**WHAT NEEDS TO BE DONE:**
Take the entries below and reproduce them word for word.

(Collected data entries)

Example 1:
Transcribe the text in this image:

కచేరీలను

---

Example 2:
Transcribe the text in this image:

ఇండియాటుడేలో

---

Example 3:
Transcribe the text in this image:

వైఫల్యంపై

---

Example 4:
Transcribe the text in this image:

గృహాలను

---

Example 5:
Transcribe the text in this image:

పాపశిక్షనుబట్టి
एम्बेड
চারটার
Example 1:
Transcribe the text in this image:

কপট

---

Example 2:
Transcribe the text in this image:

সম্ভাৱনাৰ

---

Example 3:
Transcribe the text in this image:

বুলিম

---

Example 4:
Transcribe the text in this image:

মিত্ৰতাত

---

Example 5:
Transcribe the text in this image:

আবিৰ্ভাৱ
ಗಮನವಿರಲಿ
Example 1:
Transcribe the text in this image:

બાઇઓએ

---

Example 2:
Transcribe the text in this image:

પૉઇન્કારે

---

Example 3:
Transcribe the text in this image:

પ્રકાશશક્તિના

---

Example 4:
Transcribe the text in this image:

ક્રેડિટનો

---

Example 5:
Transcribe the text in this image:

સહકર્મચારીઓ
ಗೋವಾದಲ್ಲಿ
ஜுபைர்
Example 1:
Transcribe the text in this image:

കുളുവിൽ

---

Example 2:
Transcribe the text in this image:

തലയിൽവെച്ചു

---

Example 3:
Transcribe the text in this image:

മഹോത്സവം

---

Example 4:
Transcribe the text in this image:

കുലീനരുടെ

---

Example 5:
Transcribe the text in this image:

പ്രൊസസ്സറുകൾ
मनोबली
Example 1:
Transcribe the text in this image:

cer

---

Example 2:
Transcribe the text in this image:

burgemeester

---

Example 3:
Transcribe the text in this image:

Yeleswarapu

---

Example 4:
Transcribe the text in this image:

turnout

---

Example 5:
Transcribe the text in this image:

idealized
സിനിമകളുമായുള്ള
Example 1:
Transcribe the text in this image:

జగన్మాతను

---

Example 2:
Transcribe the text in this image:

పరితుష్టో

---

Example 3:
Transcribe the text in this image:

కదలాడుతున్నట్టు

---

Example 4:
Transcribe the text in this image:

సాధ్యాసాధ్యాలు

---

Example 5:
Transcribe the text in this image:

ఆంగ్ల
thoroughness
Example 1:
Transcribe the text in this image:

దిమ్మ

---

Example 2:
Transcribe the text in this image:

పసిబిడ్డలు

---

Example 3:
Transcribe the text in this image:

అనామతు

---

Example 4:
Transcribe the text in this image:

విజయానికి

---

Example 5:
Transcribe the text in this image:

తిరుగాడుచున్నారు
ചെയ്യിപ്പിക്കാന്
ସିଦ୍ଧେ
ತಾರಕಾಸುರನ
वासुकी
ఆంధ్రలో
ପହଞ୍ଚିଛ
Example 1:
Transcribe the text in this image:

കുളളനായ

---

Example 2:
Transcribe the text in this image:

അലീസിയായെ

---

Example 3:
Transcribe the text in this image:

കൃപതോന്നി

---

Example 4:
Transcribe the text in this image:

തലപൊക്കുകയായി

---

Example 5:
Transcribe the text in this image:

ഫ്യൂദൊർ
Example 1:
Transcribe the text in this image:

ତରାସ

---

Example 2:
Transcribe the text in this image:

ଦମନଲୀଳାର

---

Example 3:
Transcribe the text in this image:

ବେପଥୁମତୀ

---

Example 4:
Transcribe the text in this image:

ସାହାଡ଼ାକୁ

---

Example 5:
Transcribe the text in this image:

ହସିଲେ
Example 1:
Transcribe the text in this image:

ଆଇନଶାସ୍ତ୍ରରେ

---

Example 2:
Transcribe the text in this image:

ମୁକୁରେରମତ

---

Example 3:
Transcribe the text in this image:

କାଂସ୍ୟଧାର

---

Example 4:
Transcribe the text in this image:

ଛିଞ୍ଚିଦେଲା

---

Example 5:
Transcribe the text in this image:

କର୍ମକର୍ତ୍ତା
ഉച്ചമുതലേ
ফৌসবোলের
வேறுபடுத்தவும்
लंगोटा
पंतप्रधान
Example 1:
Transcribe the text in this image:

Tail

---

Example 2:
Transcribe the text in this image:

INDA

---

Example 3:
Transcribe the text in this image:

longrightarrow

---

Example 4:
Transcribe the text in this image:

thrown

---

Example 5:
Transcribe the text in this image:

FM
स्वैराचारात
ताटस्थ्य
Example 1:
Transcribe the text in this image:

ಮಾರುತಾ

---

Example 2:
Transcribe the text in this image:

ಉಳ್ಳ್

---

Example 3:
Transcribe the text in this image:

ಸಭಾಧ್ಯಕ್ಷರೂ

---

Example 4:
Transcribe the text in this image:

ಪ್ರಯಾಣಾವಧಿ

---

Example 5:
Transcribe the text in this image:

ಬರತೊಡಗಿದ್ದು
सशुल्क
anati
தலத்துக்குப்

**RESULT:**
Example 1:
Transcribe the text in this image:

కచేరీలను

---

Example 2:
Transcribe the text in this image:

ఇండియాటుడేలో

---

Example 3:
Transcribe the text in this image:

వైఫల్యంపై

---

Example 4:
Transcribe the text in this image:

గృహాలను

---

Example 5:
Transcribe the text in this image:

పాపశిక్షనుబట్టి
एम्बेड
চারটার
Example 1:
Transcribe the text in this image:

কপট

---

Example 2:
Transcribe the text in this image:

সম্ভাৱনাৰ

---

Example 3:
Transcribe the text in this image:

বুলিম

---

Example 4:
Transcribe the text in this image:

মিত্ৰতাত

---

Example 5:
Transcribe the text in this image:

আবিৰ্ভাৱ
ಗಮನವಿರಲಿ
Example 1:
Transcribe the text in this image:

બાઇઓએ

---

Example 2:
Transcribe the text in this image:

પૉઇન્કારે

---

Example 3:
Transcribe the text in this image:

પ્રકાશશક્તિના

---

Example 4:
Transcribe the text in this image:

ક્રેડિટનો

---

Example 5:
Transcribe the text in this image:

સહકર્મચારીઓ
ಗೋವಾದಲ್ಲಿ
ஜுபைர்
Example 1:
Transcribe the text in this image:

കുളുവിൽ

---

Example 2:
Transcribe the text in this image:

തലയിൽവെച്ചു

---

Example 3:
Transcribe the text in this image:

മഹോത്സവം

---

Example 4:
Transcribe the text in this image:

കുലീനരുടെ

---

Example 5:
Transcribe the text in this image:

പ്രൊസസ്സറുകൾ
मनोबली
Example 1:
Transcribe the text in this image:

cer

---

Example 2:
Transcribe the text in this image:

burgemeester

---

Example 3:
Transcribe the text in this image:

Yeleswarapu

---

Example 4:
Transcribe the text in this image:

turnout

---

Example 5:
Transcribe the text in this image:

idealized
സിനിമകളുമായുള്ള
Example 1:
Transcribe the text in this image:

జగన్మాతను

---

Example 2:
Transcribe the text in this image:

పరితుష్టో

---

Example 3:
Transcribe the text in this image:

కదలాడుతున్నట్టు

---

Example 4:
Transcribe the text in this image:

సాధ్యాసాధ్యాలు

---

Example 5:
Transcribe the text in this image:

ఆంగ్ల
thoroughness
Example 1:
Transcribe the text in this image:

దిమ్మ

---

Example 2:
Transcribe the text in this image:

పసిబిడ్డలు

---

Example 3:
Transcribe the text in this image:

అనామతు

---

Example 4:
Transcribe the text in this image:

విజయానికి

---

Example 5:
Transcribe the text in this image:

తిరుగాడుచున్నారు
ചെയ്യിപ്പിക്കാന്
ସିଦ୍ଧେ
ತಾರಕಾಸುರನ
वासुकी
ఆంధ్రలో
ପହଞ୍ଚିଛ
Example 1:
Transcribe the text in this image:

കുളളനായ

---

Example 2:
Transcribe the text in this image:

അലീസിയായെ

---

Example 3:
Transcribe the text in this image:

കൃപതോന്നി

---

Example 4:
Transcribe the text in this image:

തലപൊക്കുകയായി

---

Example 5:
Transcribe the text in this image:

ഫ്യൂദൊർ
Example 1:
Transcribe the text in this image:

ତରାସ

---

Example 2:
Transcribe the text in this image:

ଦମନଲୀଳାର

---

Example 3:
Transcribe the text in this image:

ବେପଥୁମତୀ

---

Example 4:
Transcribe the text in this image:

ସାହାଡ଼ାକୁ

---

Example 5:
Transcribe the text in this image:

ହସିଲେ
Example 1:
Transcribe the text in this image:

ଆଇନଶାସ୍ତ୍ରରେ

---

Example 2:
Transcribe the text in this image:

ମୁକୁରେରମତ

---

Example 3:
Transcribe the text in this image:

କାଂସ୍ୟଧାର

---

Example 4:
Transcribe the text in this image:

ଛିଞ୍ଚିଦେଲା

---

Example 5:
Transcribe the text in this image:

କର୍ମକର୍ତ୍ତା
ഉച്ചമുതലേ
ফৌসবোলের
வேறுபடுத்தவும்
लंगोटा
पंतप्रधान
Example 1:
Transcribe the text in this image:

Tail

---

Example 2:
Transcribe the text in this image:

INDA

---

Example 3:
Transcribe the text in this image:

longrightarrow

---

Example 4:
Transcribe the text in this image:

thrown

---

Example 5:
Transcribe the text in this image:

FM
स्वैराचारात
ताटस्थ्य
Example 1:
Transcribe the text in this image:

ಮಾರುತಾ

---

Example 2:
Transcribe the text in this image:

ಉಳ್ಳ್

---

Example 3:
Transcribe the text in this image:

ಸಭಾಧ್ಯಕ್ಷರೂ

---

Example 4:
Transcribe the text in this image:

ಪ್ರಯಾಣಾವಧಿ

---

Example 5:
Transcribe the text in this image:

ಬರತೊಡಗಿದ್ದು
सशुल्क
anati
தலத்துக்குப்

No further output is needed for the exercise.